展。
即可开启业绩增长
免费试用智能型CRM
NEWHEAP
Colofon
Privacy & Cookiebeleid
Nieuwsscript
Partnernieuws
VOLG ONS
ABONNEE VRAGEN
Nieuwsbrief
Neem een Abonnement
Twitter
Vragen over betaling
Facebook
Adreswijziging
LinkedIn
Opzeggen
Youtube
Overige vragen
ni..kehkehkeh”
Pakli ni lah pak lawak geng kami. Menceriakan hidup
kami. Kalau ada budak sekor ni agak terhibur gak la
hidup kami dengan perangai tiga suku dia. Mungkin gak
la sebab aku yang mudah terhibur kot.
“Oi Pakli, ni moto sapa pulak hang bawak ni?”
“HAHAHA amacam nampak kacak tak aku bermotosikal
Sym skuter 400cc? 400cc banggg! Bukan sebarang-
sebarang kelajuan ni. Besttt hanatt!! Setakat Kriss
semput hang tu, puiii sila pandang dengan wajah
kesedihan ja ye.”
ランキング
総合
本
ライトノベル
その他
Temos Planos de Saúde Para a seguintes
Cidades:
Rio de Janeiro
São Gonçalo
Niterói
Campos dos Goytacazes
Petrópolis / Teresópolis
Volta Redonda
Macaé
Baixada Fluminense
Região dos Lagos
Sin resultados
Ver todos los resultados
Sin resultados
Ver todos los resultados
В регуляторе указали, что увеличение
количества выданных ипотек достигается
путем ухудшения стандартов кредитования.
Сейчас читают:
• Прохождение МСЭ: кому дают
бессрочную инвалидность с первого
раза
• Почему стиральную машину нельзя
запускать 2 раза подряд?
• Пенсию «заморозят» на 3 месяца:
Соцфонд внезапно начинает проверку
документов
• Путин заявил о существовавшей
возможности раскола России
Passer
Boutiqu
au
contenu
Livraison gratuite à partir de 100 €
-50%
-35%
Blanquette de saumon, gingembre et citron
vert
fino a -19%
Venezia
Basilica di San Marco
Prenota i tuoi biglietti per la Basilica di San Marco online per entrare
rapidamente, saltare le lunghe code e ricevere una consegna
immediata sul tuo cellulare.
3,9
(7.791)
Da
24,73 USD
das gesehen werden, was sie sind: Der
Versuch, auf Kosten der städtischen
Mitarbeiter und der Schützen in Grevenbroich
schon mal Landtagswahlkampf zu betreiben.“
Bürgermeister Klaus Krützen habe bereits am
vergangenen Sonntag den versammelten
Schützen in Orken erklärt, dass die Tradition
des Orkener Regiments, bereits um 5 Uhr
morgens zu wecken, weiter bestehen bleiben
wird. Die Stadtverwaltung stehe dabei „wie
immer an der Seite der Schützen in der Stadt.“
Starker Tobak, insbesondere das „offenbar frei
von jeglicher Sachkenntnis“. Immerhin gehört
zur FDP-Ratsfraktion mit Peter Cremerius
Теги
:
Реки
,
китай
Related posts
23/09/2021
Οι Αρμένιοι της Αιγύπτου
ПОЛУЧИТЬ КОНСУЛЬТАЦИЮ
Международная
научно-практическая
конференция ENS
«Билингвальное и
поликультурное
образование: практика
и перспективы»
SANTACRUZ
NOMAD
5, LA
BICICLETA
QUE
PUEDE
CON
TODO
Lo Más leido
-.-.-
§ What you will do
Copy each line above containing the string "Marco".

§ Worked solution
Basilica di San Marco
Prenota i tuoi biglietti per la Basilica di San Marco online per entrare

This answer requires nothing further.